With disputes in death benefit nominations in self-managed super funds (SMSFs) and retail funds growing increasingly common, a lawyer specialising in succession law has outlined the main causes for such challenges.
According to Margaret Arthur, a special counsel with HopgoodGanim Lawyers, the two main causes are issues of compliance with the terms of the super fund’s trust deed and cognitive capacity at the time the nomination was made.
On the former, she shared a recent Queensland decision to demonstrate the importance of strictly following the terms of the trust when making a superannuation nomination in relation to an SMSF.
“In a recent Queensland decision, the binding nomination had been made by a husband leaving 50 per cent of his self-managed super balance to his second wife. A son from the deceased’s first marriage challenged the nomination, arguing that it didn’t comply with the terms of the trust deed,” Arthur explained.
“The son was successful. The reason for the success was that, although the nomination had been filled out in compliance with the requirements of the trust deed, the husband hadn’t given notice of the nomination to a second trustee of the trust.”

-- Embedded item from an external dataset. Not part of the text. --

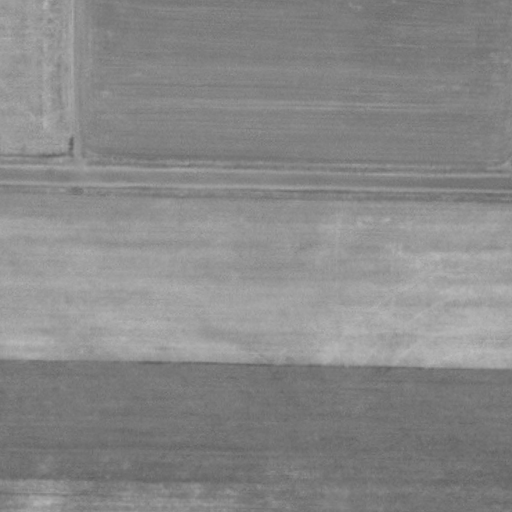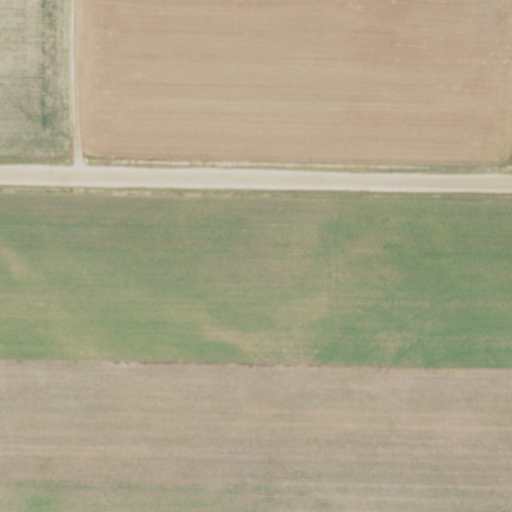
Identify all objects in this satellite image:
road: (256, 180)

A failure to give notice formally to the second trustee led to a conclusion that the nomination had not been made in compliance with the terms of the trust, she said.
On the issue of cognitive capacity, Arthur elaborates on a recent NSW case when a man was in the hospital and on morphine at the time the nomination was made in relation to his $4 million death benefit.
She observed: “The argument is over whether the deceased knew what he was doing when he signed the nomination. Although the outcome of the case remains to be seen, it is sure to attract a lot of attention because the level of cognitive capacity to make a nomination is currently unclear.”
Capacity, and whether the deceased knew what they were doing when they made their nomination, has also arisen in a number of disputes over retail funds.
There are already numerous decisions of the Superannuation Complaints Tribunal and the Australian Financial Complaints Authority (AFCA) where capacity has been either the main cause of the dispute, or a factor in the dispute, Arthur added.